Convert every line of the data below into a Markdown table with two columns: Row, holding a sequential number, and Line, holding the text of that line. Omit blank lines, and leave the pictures out of the answer.

#### PROVIDED DATA

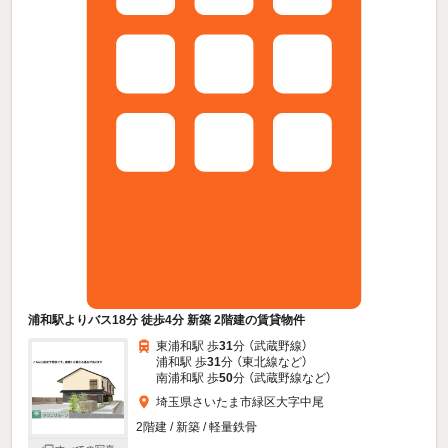
浦和駅よりバス18分 徒歩4分 新築 2階建の賃貸物件
東浦和駅 歩
31
分 （武蔵野線）
浦和駅 歩
31
分 （東北線
など
）
南浦和駅 歩
50
分 （武蔵野線
など
）
埼玉県さいたま市緑区大字中尾
2階建 / 新築 / 軽量鉄骨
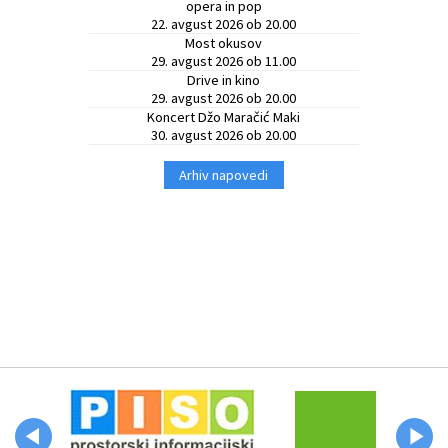
opera in pop
22. avgust 2026 ob 20.00
Most okusov
29. avgust 2026 ob 11.00
Drive in kino
29. avgust 2026 ob 20.00
Koncert Džo Maračić Maki
30. avgust 2026 ob 20.00
Arhiv napovedi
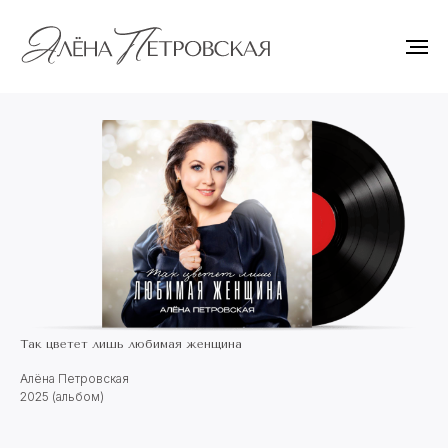
Так цветет лишь любимая женщина
Алёна Петровская
2025 (альбом)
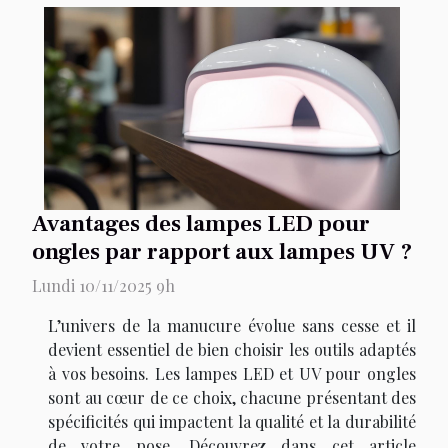
Avantages des lampes LED pour
ongles par rapport aux lampes UV ?
Lundi 10/11/2025 9h
L’univers de la manucure évolue sans cesse et il
devient essentiel de bien choisir les outils adaptés
à vos besoins. Les lampes LED et UV pour ongles
sont au cœur de ce choix, chacune présentant des
spécificités qui impactent la qualité et la durabilité
de votre pose. Découvrez dans cet article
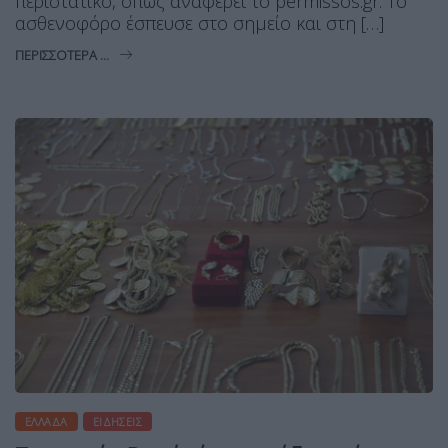
περιστατικό, όπως αναφέρει το permissos.gr. Το
ασθενοφόρο έσπευσε στο σημείο και στη […]
ΠΕΡΙΣΣΌΤΕΡΑ ...
ΕΛΛΆΔΑ
ΕΙΔΉΣΕΙΣ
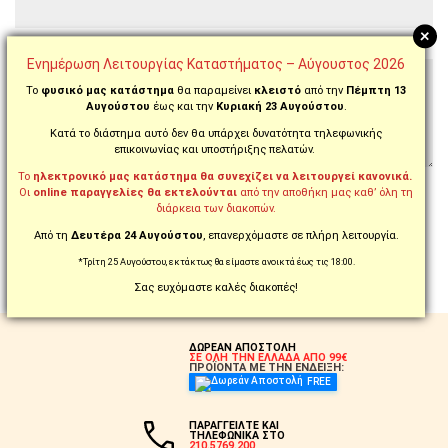
+
Η Αξιολόγηση σας
Ενημέρωση Λειτουργίας Καταστήματος – Αύγουστος 2026
Το
φυσικό μας κατάστημα
θα παραμείνει
κλειστό
από την
Πέμπτη 13
Αυγούστου
έως και την
Κυριακή 23 Αυγούστου
.
Κατά το διάστημα αυτό δεν θα υπάρχει δυνατότητα τηλεφωνικής
επικοινωνίας και υποστήριξης πελατών.
Σημείωση:
Παρακαλούμε όχι greeklish
Το
ηλεκτρονικό μας κατάστημα θα συνεχίζει να λειτουργεί κανονικά.
Οι
online παραγγελίες θα εκτελούνται
από την αποθήκη μας καθ’ όλη τη
διάρκεια των διακοπών.
Βαθμολογία
Κακή
Καλή
Από τη
Δευτέρα 24 Αυγούστου
, επανερχόμαστε σε πλήρη λειτουργία.
ΣΥΝΈΧΕΙΑ
*Τρίτη 25 Αυγούστου, εκτάκτως θα είμαστε ανοικτά έως τις 18:00.
Σας ευχόμαστε καλές διακοπές!
ΔΩΡΕΑΝ ΑΠΟΣΤΟΛΗ
ΣΕ ΟΛΗ ΤΗΝ ΕΛΛΑΔΑ ΑΠΟ 99€
ΠΡΟΪΟΝΤΑ ΜΕ ΤΗΝ ΕΝΔΕΙΞΗ:
FREE
ΠΑΡΑΓΓΕΙΛΤΕ ΚΑΙ
ΤΗΛΕΦΩΝΙΚΑ ΣΤΟ
210.5769.200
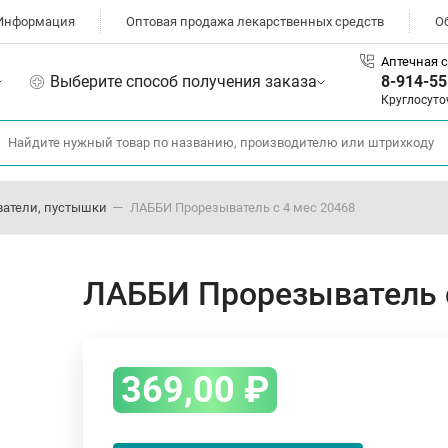
Информация
Оптовая продажа лекарственных средств
О
Аптечная с
Выберите способ получения заказа
8-914-55
Круглосуто
ватели, пустышки
ЛАББИ Прорезыватель с 4 мес 20468
ЛАББИ Прорезыватель с
369,00
₽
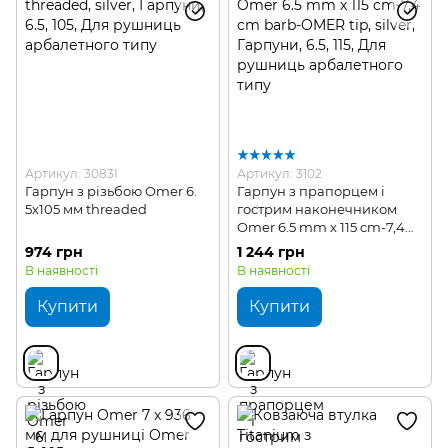
Артикул: 3083I
Артикул: 3102
Гарпун з різьбою Omer 6.
Гарпун з прапорцем і
5х105 мм threaded
гострим наконечником
Omer 6.5 mm х 115 cm-7,4
cm barb-OMER tip
974 грн
1 244 грн
В наявності
В наявності
Купити
Купити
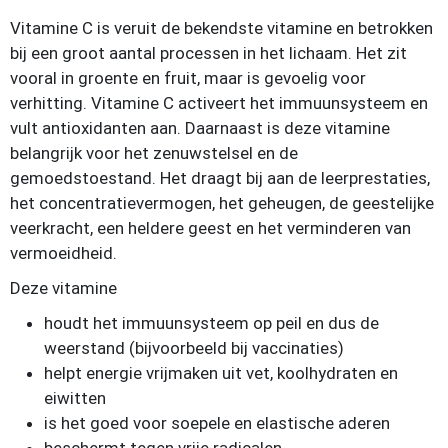
Vitamine C is veruit de bekendste vitamine en betrokken
bij een groot aantal processen in het lichaam. Het zit
vooral in groente en fruit, maar is gevoelig voor
verhitting. Vitamine C activeert het immuunsysteem en
vult antioxidanten aan. Daarnaast is deze vitamine
belangrijk voor het zenuwstelsel en de
gemoedstoestand. Het draagt bij aan de leerprestaties,
het concentratievermogen, het geheugen, de geestelijke
veerkracht, een heldere geest en het verminderen van
vermoeidheid.
Deze vitamine
houdt het immuunsysteem op peil en dus de
weerstand (bijvoorbeeld bij vaccinaties)
helpt energie vrijmaken uit vet, koolhydraten en
eiwitten
is het goed voor soepele en elastische aderen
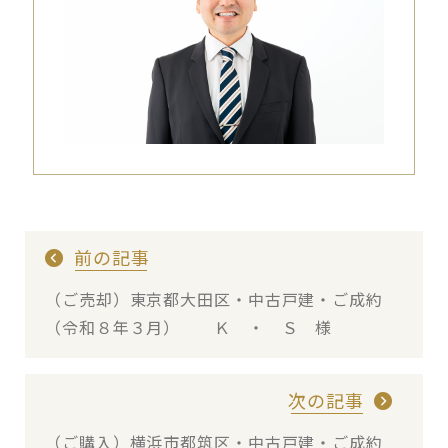
前の記事
（ご売却）東京都大田区・中古戸建・ご成約
（令和８年３月） Ｋ ・ Ｓ 様
次の記事
（ご購入）横浜市都筑区・中古戸建・ご成約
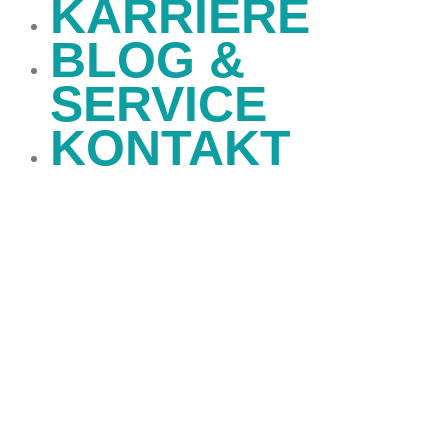
KARRIERE
BLOG &
SERVICE
KONTAKT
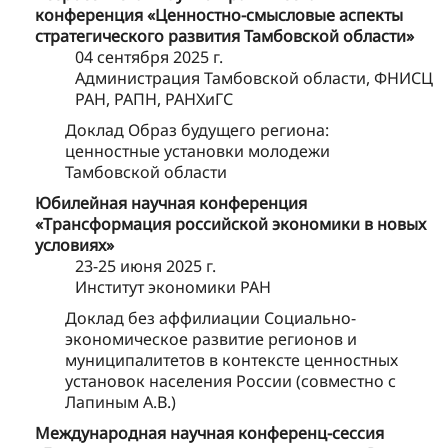
конференция «Ценностно-смысловые аспекты
стратегического развития Тамбовской области»
04 сентября 2025 г.
Администрация Тамбовской области, ФНИСЦ
РАН, РАПН, РАНХиГС
Доклад Образ будущего региона:
ценностные установки молодежи
Тамбовской области
Юбилейная научная конференция
«Трансформация российской экономики в новых
условиях»
23-25 июня 2025 г.
Институт экономики РАН
Доклад без аффилиации Социально-
экономическое развитие регионов и
муниципалитетов в контексте ценностных
установок населения России (совместно с
Лапиным А.В.)
Международная научная конференц-сессия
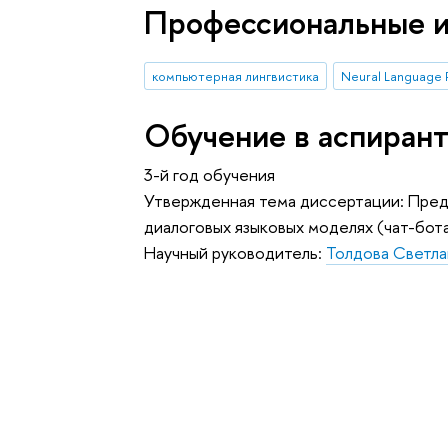
Профессиональные 
компьютерная лингвистика
Neural Language 
Обучение в аспиран
3-й год обучения
Утвержденная тема диссертации: Пре
диалоговых языковых моделях (чат-бот
Научный руководитель:
Толдова Светл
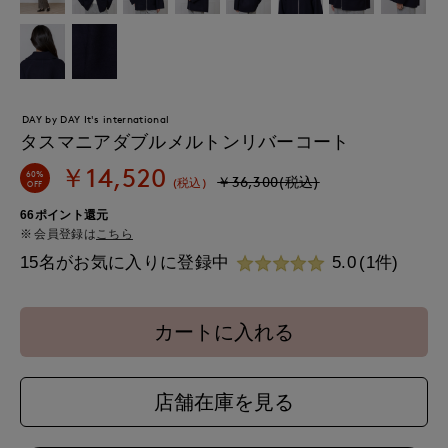
DAY by DAY It's international
タスマニアダブルメルトンリバーコート
￥14,520
60%
￥36,300(税込)
(税込)
OFF
66ポイント還元
会員登録は
こちら
15名がお気に入りに登録中
5.0
(1件)
カートに入れる
店舗在庫を見る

########

• ANSWER BOX
| Row | Line |
|---|---|
| 1 | 浦和駅よりバス18分 徒歩4分 新築 2階建の賃貸物件 |
| 2 | 東浦和駅 歩 |
| 3 | 31 |
| 4 | 分 （武蔵野線） |
| 5 | 浦和駅 歩 |
| 6 | 31 |
| 7 | 分 （東北線 |
| 8 | など |
| 9 | ） |
| 10 | 南浦和駅 歩 |
| 11 | 50 |
| 12 | 分 （武蔵野線 |
| 13 | など |
| 14 | ） |
| 15 | 埼玉県さいたま市緑区大字中尾 |
| 16 | 2階建 / 新築 / 軽量鉄骨 |
| 17 | opera in pop |
| 18 | 22. avgust 2026 ob 20.00 |
| 19 | Most okusov |
| 20 | 29. avgust 2026 ob 11.00 |
| 21 | Drive in kino |
| 22 | 29. avgust 2026 ob 20.00 |
| 23 | Koncert Džo Maračić Maki |
| 24 | 30. avgust 2026 ob 20.00 |
| 25 | Arhiv napovedi |
| 26 | Так цветет лишь любимая женщина |
| 27 | Алёна Петровская |
| 28 | 2025 (альбом) |
| 29 | Avantages des lampes LED pour |
| 30 | ongles par rapport aux lampes UV ? |
| 31 | Lundi 10/11/2025 9h |
| 32 | L’univers de la manucure évolue sans cesse et il |
| 33 | devient essentiel de bien choisir les outils adaptés |
| 34 | à vos besoins. Les lampes LED et UV pour ongles |
| 35 | sont au cœur de ce choix, chacune présentant des |
| 36 | spécificités qui impactent la qualité et la durabilité |
| 37 | de votre pose. Découvrez dans cet article |
| 38 | περιστατικό, όπως αναφέρει το permissos.gr. Το |
| 39 | ασθενοφόρο έσπευσε στο σημείο και στη […] |
| 40 | ΠΕΡΙΣΣΌΤΕΡΑ ... |
| 41 | ΕΛΛΆΔΑ |
| 42 | ΕΙΔΉΣΕΙΣ |
| 43 | + |
| 44 | Η Αξιολόγηση σας |
| 45 | Ενημέρωση Λειτουργίας Καταστήματος – Αύγουστος 2026 |
| 46 | Το |
| 47 | φυσικό μας κατάστημα |
| 48 | θα παραμείνει |
| 49 | κλειστό |
| 50 | από την |
| 51 | Πέμπτη 13 |
| 52 | Αυγούστου |
| 53 | έως και την |
| 54 | Κυριακή 23 Αυγούστου |
| 55 | . |
| 56 | Κατά το διάστημα αυτό δεν θα υπάρχει δυνατότητα τηλεφωνικής |
| 57 | επικοινωνίας και υποστήριξης πελατών. |
| 58 | Σημείωση: |
| 59 | Παρακαλούμε όχι greeklish |
| 60 | Το |
| 61 | ηλεκτρονικό μας κατάστημα θα συνεχίζει να λειτουργεί κανονικά. |
| 62 | Οι |
| 63 | online παραγγελίες θα εκτελούνται |
| 64 | από την αποθήκη μας καθ’ όλη τη |
| 65 | διάρκεια των διακοπών. |
| 66 | Βαθμολογία |
| 67 | Κακή |
| 68 | Καλή |
| 69 | Από τη |
| 70 | Δευτέρα 24 Αυγούστου |
| 71 | , επανερχόμαστε σε πλήρη λειτουργία. |
| 72 | ΣΥΝΈΧΕΙΑ |
| 73 | *Τρίτη 25 Αυγούστου, εκτάκτως θα είμαστε ανοικτά έως τις 18:00. |
| 74 | Σας ευχόμαστε καλές διακοπές! |
| 75 | ΔΩΡΕΑΝ ΑΠΟΣΤΟΛΗ |
| 76 | ΣΕ ΟΛΗ ΤΗΝ ΕΛΛΑΔΑ ΑΠΟ 99€ |
| 77 | ΠΡΟΪΟΝΤΑ ΜΕ ΤΗΝ ΕΝΔΕΙΞΗ: |
| 78 | FREE |
| 79 | ΠΑΡΑΓΓΕΙΛΤΕ ΚΑΙ |
| 80 | ΤΗΛΕΦΩΝΙΚΑ ΣΤΟ |
| 81 | 210.5769.200 |
| 82 | Информация |
| 83 | Оптовая продажа лекарственных средств |
| 84 | О |
| 85 | Аптечная с |
| 86 | Выберите способ получения заказа |
| 87 | 8-914-55 |
| 88 | Круглосуто |
| 89 | ватели, пустышки |
| 90 | ЛАББИ Прорезыватель с 4 мес 20468 |
| 91 | ЛАББИ Прорезыватель с |
| 92 | 369,00 |
| 93 | ₽ |
| 94 | Артикул: 3083I |
| 95 | Артикул: 3102 |
| 96 | Гарпун з різьбою Omer 6. |
| 97 | Гарпун з прапорцем і |
| 98 | 5х105 мм threaded |
| 99 | гострим наконечником |
| 100 | Omer 6.5 mm х 115 cm-7,4 |
| 101 | cm barb-OMER tip |
| 102 | 974 грн |
| 103 | 1 244 грн |
| 104 | В наявності |
| 105 | В наявності |
| 106 | Купити |
| 107 | Купити |
| 108 | Vitamine C is veruit de bekendste vitamine en betrokken |
| 109 | bij een groot aantal processen in het lichaam. Het zit |
| 110 | vooral in groente en fruit, maar is gevoelig voor |
| 111 | verhitting. Vitamine C activeert het immuunsysteem en |
| 112 | vult antioxidanten aan. Daarnaast is deze vitamine |
| 113 | belangrijk voor het zenuwstelsel en de |
| 114 | gemoedstoestand. Het draagt bij aan de leerprestaties, |
| 115 | het concentratievermogen, het geheugen, de geestelijke |
| 116 | veerkracht, een heldere geest en het verminderen van |
| 117 | vermoeidheid. |
| 118 | Deze vitamine |
| 119 | houdt het immuunsysteem op peil en dus de |
| 120 | weerstand (bijvoorbeeld bij vaccinaties) |
| 121 | helpt energie vrijmaken uit vet, koolhydraten en |
| 122 | eiwitten |
| 123 | is het goed voor soepele en elastische aderen |
| 124 | 前の記事 |
| 125 | （ご売却）東京都大田区・中古戸建・ご成約 |
| 126 | （令和８年３月） Ｋ ・ Ｓ 様 |
| 127 | 次の記事 |
| 128 | （ご購入）横浜市都筑区・中古戸建・ご成約 |
| 129 | KARRIERE |
| 130 | BLOG & |
| 131 | SERVICE |
| 132 | KONTAKT |
| 133 | конференция «Ценностно-смысловые аспекты |
| 134 | стратегического развития Тамбовской области» |
| 135 | 04 сентября 2025 г. |
| 136 | Администрация Тамбовской области, ФНИСЦ |
| 137 | РАН, РАПН, РАНХиГС |
| 138 | Доклад Образ будущего региона: |
| 139 | ценностные установки молодежи |
| 140 | Тамбовской области |
| 141 | Юбилейная научная конференция |
| 142 | «Трансформация российской экономики в новых |
| 143 | условиях» |
| 144 | 23-25 июня 2025 г. |
| 145 | Институт экономики РАН |
| 146 | Доклад без аффилиации Социально- |
| 147 | экономическое развитие регионов и |
| 148 | муниципалитетов в контексте ценностных |
| 149 | установок населения России (совместно с |
| 150 | Лапиным А.В.) |
| 151 | Международная научная конференц-сессия |
| 152 | Профессиональные  |
| 153 | компьютерная лингвистика |
| 154 | Neural Language  |
| 155 | Обучение в аспиран |
| 156 | 3-й год обучения |
| 157 | Утвержденная тема диссертации: Пре |
| 158 | диалоговых языковых моделях (чат-бот |
| 159 | Научный руководитель: |
| 160 | Толдова Светл |
| 161 | DAY by DAY It's international |
| 162 | タスマニアダブルメルトンリバーコート |
| 163 | ￥14,520 |
| 164 | 60% |
| 165 | ￥36,300(税込) |
| 166 | (税込) |
| 167 | OFF |
| 168 | 66ポイント還元 |
| 169 | 会員登録は |
| 170 | こちら |
| 171 | 15名がお気に入りに登録中 |
| 172 | 5.0 |
| 173 | (1件) |
| 174 | カートに入れる |
| 175 | 店舗在庫を見る |